◆ Requirements ◆
Can you repeat, word for word, the part of the listing that opens with the line containing "collection date: 1981-08-16" and closes with the last line of the listing, both ends included?

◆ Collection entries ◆
--- --- ---
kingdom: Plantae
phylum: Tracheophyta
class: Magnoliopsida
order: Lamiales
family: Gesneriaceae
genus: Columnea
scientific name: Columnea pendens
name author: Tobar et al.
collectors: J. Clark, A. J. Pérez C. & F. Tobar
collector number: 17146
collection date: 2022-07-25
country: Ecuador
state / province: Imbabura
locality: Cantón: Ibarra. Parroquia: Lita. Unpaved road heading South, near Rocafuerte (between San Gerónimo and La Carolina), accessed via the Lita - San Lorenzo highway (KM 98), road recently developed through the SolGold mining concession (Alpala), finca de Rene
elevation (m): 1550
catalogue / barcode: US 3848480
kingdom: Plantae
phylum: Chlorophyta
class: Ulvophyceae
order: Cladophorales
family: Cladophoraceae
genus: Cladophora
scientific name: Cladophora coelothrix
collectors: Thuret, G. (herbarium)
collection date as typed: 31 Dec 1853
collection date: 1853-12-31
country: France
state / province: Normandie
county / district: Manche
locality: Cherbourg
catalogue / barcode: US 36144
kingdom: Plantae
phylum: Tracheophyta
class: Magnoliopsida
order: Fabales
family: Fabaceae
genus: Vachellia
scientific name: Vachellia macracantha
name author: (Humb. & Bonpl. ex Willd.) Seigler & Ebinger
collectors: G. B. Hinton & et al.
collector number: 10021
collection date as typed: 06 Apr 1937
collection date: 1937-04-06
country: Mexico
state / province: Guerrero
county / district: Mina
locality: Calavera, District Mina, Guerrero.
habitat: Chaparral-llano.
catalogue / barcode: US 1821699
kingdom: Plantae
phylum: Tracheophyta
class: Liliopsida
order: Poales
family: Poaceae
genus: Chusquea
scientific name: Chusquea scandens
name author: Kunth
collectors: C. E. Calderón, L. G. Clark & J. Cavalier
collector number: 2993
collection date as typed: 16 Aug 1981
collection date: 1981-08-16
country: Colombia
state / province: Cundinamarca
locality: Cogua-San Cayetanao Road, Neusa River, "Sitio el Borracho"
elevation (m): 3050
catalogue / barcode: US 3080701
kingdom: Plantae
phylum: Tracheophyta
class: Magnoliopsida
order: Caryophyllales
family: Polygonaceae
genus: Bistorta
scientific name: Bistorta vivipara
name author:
--- --- ---
◆ Answer to this problem ◆
collection date: 1981-08-16
country: Colombia
state / province: Cundinamarca
locality: Cogua-San Cayetanao Road, Neusa River, "Sitio el Borracho"
elevation (m): 3050
catalogue / barcode: US 3080701
kingdom: Plantae
phylum: Tracheophyta
class: Magnoliopsida
order: Caryophyllales
family: Polygonaceae
genus: Bistorta
scientific name: Bistorta vivipara
name author:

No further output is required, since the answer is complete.